● Fragmento del texto

◇ ◇ ◇ ◇ ◇ ◇ ◇

Durante una conferencia de prensa en Washington, el mandatario fue cuestionado sobre la posibilidad de autorizar incursiones militares en territorio mexicano para frenar a los cárteles. Trump respondió que no lo tiene previsto, pero no descartó hacerlo si lo considera necesario.
“Cualquier acción para detener el flujo de drogas sería, para mí, un motivo de orgullo. Y déjenme decirlo claramente: no estoy contento con México”, afirmó.
Las declaraciones se suman al tono cambiante con el que Trump aborda la cooperación bilateral. Hace unas semanas señaló que aprobaba el trabajo de Sheinbaum, aunque simultáneamente aseguró que en México gobierna la fuerza de los cárteles debido al temor del Estado.

Durante su campaña presidencial ya había anunciado que, si regresaba a la Casa Blanca, ordenaría operaciones directas contra los cárteles dentro de México. Ahora, en su segundo mandato, ha repetido esta postura en varias ocasiones.
Pese a ello, el secretario de Estado, Marco Rubio, dijo recientemente en Canadá que Washington no prepara una intervención militar y expresó respaldo a las acciones que el gobierno mexicano ha emprendido contra el narcotráfico.

En paralelo, Trump retiró a la DEA el mando principal del combate al narcotráfico y lo transfirió al Pentágono, además de clasificar a seis cárteles mexicanos como organizaciones terroristas internacionales, un movimiento que elevó el nivel de confrontación.
El Departamento de Guerra ha señalado que las operaciones actuales se concentran en aguas del Caribe y del Pacífico, donde fuerzas estadounidenses han destruido embarcaciones sospechosas y abatido a presuntos traficantes como parte de una estrategia de disuasión.

◇ ◇ ◇ ◇ ◇ ◇ ◇

● Datos de entrada
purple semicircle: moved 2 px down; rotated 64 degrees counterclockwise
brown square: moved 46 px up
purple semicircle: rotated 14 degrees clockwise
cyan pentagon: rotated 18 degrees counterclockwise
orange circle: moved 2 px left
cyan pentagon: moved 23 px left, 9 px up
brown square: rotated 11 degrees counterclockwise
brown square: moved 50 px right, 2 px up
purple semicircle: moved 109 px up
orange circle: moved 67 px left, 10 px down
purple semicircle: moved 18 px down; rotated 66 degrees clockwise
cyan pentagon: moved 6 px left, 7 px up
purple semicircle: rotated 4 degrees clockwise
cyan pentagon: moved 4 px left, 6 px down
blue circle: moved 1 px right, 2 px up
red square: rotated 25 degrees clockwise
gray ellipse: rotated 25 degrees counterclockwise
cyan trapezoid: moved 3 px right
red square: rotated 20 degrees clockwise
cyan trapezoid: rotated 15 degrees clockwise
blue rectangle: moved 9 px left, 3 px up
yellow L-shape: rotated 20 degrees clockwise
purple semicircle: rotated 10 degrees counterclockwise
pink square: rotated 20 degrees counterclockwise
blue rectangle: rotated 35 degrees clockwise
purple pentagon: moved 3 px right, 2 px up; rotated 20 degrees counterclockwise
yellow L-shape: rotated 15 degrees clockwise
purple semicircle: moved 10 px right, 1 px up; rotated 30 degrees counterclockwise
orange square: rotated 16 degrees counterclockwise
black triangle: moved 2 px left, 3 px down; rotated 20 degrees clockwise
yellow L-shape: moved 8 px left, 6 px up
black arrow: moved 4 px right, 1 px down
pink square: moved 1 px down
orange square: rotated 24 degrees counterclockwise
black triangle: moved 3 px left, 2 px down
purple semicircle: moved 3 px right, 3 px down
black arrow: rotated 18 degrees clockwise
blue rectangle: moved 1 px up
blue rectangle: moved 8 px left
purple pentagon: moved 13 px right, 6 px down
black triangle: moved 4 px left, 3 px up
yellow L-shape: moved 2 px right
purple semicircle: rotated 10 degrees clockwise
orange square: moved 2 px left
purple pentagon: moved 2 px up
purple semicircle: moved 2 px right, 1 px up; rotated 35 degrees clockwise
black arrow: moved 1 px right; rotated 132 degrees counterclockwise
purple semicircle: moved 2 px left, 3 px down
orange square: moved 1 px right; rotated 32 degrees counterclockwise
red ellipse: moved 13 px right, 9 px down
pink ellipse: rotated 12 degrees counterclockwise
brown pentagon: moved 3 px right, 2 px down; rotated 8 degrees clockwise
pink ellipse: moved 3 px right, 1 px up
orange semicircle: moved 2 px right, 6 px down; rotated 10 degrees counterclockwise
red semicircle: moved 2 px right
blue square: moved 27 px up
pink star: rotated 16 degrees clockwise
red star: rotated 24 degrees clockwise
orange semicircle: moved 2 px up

◇ ◇ ◇ ◇ ◇ ◇ ◇

● Tarea asignada
Cita, sin cambiar nada, la parte del fragmento sobre Trump y los cárteles que comienza en las palabras que contienen "Pese a ello, el" y termina después de "estrategia de disuasión.".

● Tu solución
Pese a ello, el secretario de Estado, Marco Rubio, dijo recientemente en Canadá que Washington no prepara una intervención militar y expresó respaldo a las acciones que el gobierno mexicano ha emprendido contra el narcotráfico.

En paralelo, Trump retiró a la DEA el mando principal del combate al narcotráfico y lo transfirió al Pentágono, además de clasificar a seis cárteles mexicanos como organizaciones terroristas internacionales, un movimiento que elevó el nivel de confrontación.
El Departamento de Guerra ha señalado que las operaciones actuales se concentran en aguas del Caribe y del Pacífico, donde fuerzas estadounidenses han destruido embarcaciones sospechosas y abatido a presuntos traficantes como parte de una estrategia de disuasión.